Data records Block Start

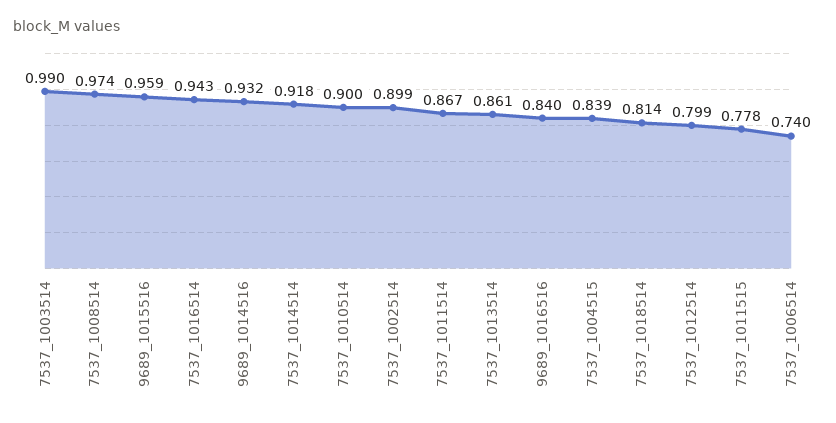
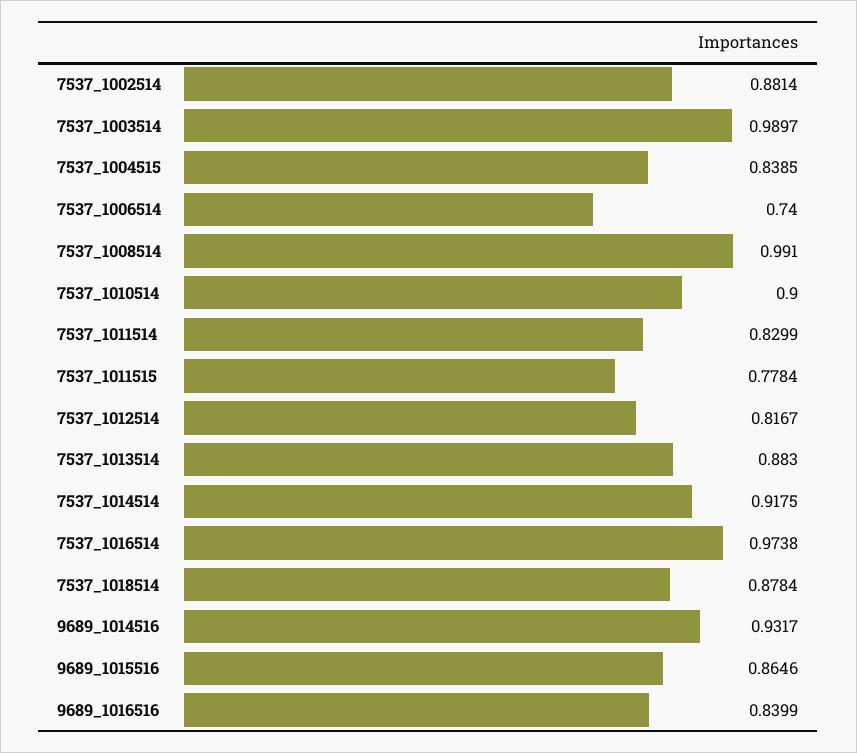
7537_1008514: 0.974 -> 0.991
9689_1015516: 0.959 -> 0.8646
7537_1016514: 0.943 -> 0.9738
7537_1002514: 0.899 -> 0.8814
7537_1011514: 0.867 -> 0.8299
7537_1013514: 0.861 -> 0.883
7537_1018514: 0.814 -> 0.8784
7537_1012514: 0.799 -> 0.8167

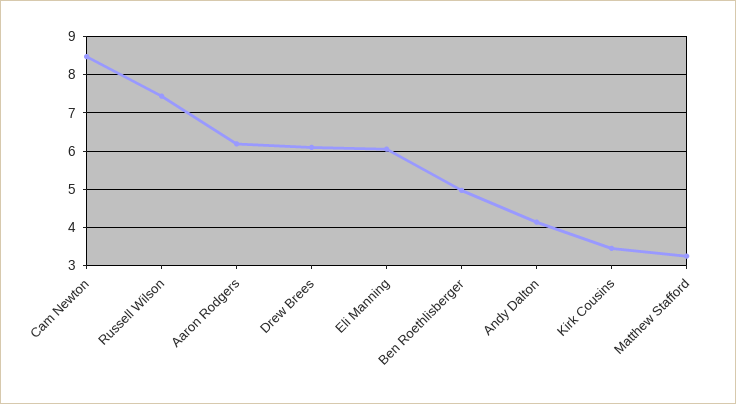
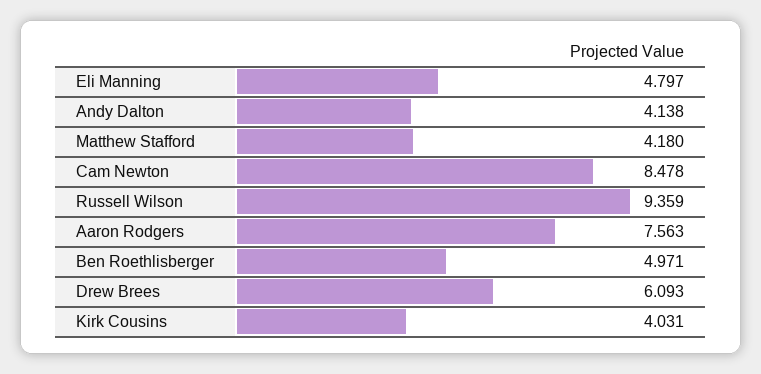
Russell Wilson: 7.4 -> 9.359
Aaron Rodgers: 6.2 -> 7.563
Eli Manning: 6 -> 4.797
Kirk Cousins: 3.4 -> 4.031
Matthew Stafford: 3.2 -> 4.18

Data records Block End

(Your assignment):
Would you retype the lines from the line containing "9689_1015516: 0.959 -> 0.8646" to the final line of the entries above, exactly as given and without pictures?

(Result below):
9689_1015516: 0.959 -> 0.8646
7537_1016514: 0.943 -> 0.9738
7537_1002514: 0.899 -> 0.8814
7537_1011514: 0.867 -> 0.8299
7537_1013514: 0.861 -> 0.883
7537_1018514: 0.814 -> 0.8784
7537_1012514: 0.799 -> 0.8167

Russell Wilson: 7.4 -> 9.359
Aaron Rodgers: 6.2 -> 7.563
Eli Manning: 6 -> 4.797
Kirk Cousins: 3.4 -> 4.031
Matthew Stafford: 3.2 -> 4.18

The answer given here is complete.